What humans do to put a check on climate change might determine whether there will be more or fewer dust plumes in the future, and whether they’ll be thicker or sparser.

“It does look like there’s been an increase in dustiness over the 20th century,” says Natalie Mahowald, a climate scientist at Cornell University. About half of the increase, she says, is probably because of climate change; the other half is likely influenced by how land use in the Sahara has changed, as agricultural and human pressures have increased.

But it’s not entirely clear what effect a dustier future would have on climate writ large, because dust can both warm and cool the planet. When light-coloured dust plumes flow over the ocean, they reflect back the sun’s incoming heat, which the dark ocean surface would otherwise absorb. But when dust collects on otherwise bright surfaces like snow or ice, it does the opposite, sucking up solar heat and hastening ice melt.

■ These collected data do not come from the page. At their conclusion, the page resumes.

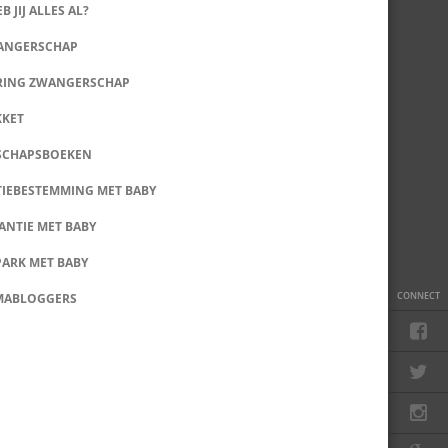
B JIJ ALLES AL?
WANGERSCHAP
RING ZWANGERSCHAP
KKET
SCHAPSBOEKEN
IEBESTEMMING MET BABY
ANTIE MET BABY
PARK MET BABY
CONNECT
MABLOGGERS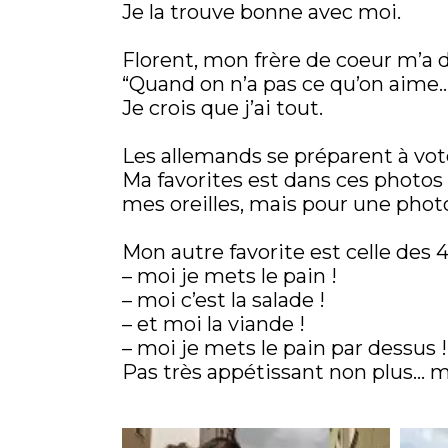
Je la trouve bonne avec moi.
Florent, mon frère de coeur m’a d
“Quand on n’a pas ce qu’on aime…
Je crois que j’ai tout.
Les allemands se préparent à vote
Ma favorites est dans ces photos
mes oreilles, mais pour une phot
Mon autre favorite est celle des 
– moi je mets le pain !
– moi c’est la salade !
– et moi la viande !
– moi je mets le pain par dessus !
Pas très appétissant non plus… m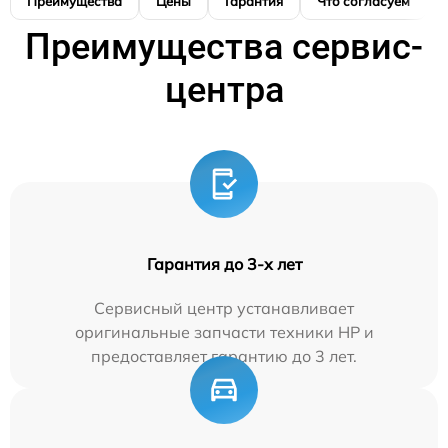
Преимущества
Цены
Гарантия
Что согласуем
Преимущества сервис-
центра
Гарантия до 3-х лет
Сервисный центр устанавливает
оригинальные запчасти техники HP и
предоставляет гарантию до 3 лет.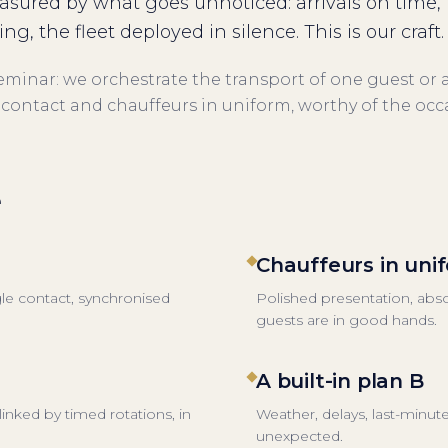
easured by what goes unnoticed: arrivals on time,
g, the fleet deployed in silence. This is our craft.
minar: we orchestrate the transport of one guest or 
 contact and chauffeurs in uniform, worthy of the occ
e
Chauffeurs in uni
gle contact, synchronised
Polished presentation, abso
guests are in good hands.
A built-in plan B
linked by timed rotations, in
Weather, delays, last-minute
unexpected.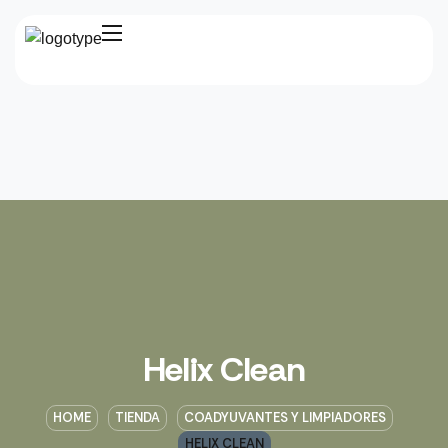
Helix Clean
HOME
TIENDA
COADYUVANTES Y LIMPIADORES
HELIX CLEAN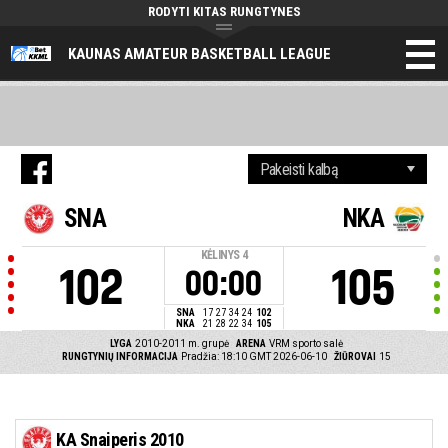
RODYTI KITAS RUNGTYNES
KAUNAS AMATEUR BASKETBALL LEAGUE
SNA
NKA
KĖLINYS
4
102
105
00:00
SNA
17
27
34
24
102
NKA
21
28
22
34
105
LYGA
2010-2011 m. grupė
ARENA
VRM sporto salė
RUNGTYNIŲ INFORMACIJA
Pradžia: 18:10 GMT 2026-06-10
ŽIŪROVAI
15
KA Snaiperis 2010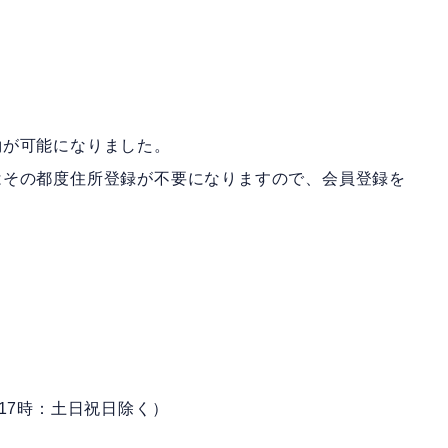
約が可能になりました。
はその都度住所登録が不要になりますので、会員登録を
時～17時：土日祝日除く）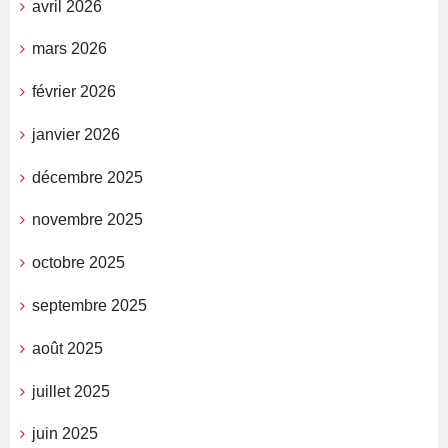
avril 2026
mars 2026
février 2026
janvier 2026
décembre 2025
novembre 2025
octobre 2025
septembre 2025
août 2025
juillet 2025
juin 2025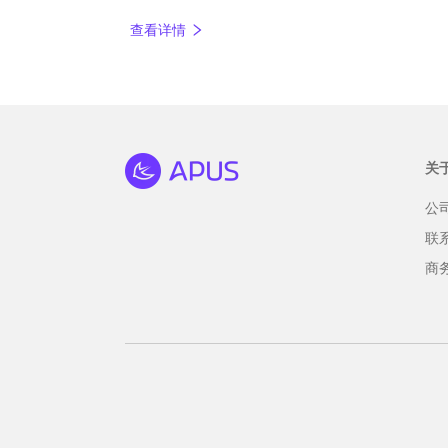
软件哪个好这类问题，所以接下来就由APU
查看详情
类软件。
关
公
联
商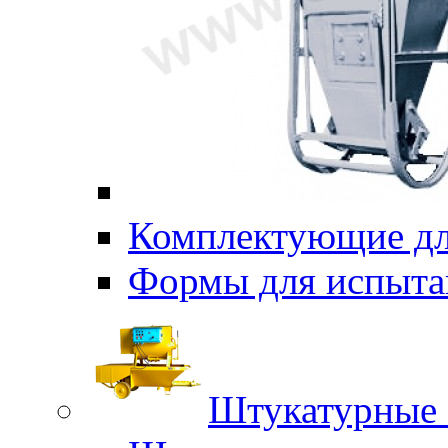
Комплектующие дл
Формы для испыта
Штукатурные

Dust also changes the way different types of clouds form. Sometimes dust seeds a bank of reflective clouds that can deflect extra heat—and sometimes it builds clouds that trap warmth near Earth’s surface.

And there are yet more complicated ways that dust can interact with climate. For one, its ability to fertilize photosynthesising organisms is so powerful that under the right conditions, it can spur population explosions that result in carbon dioxide getting pulled out of the atmosphere. Dust’s fertilising force may have driven at least a quarter of the change in atmospheric carbon dioxide that tipped Earth into the last ice age.

”These kinds of events are so powerful,” says Mahowald. “I just find it so remarkable that the atmosphere can transport and transfer—well, really, it’s Earth itself—so far and with such huge effect.”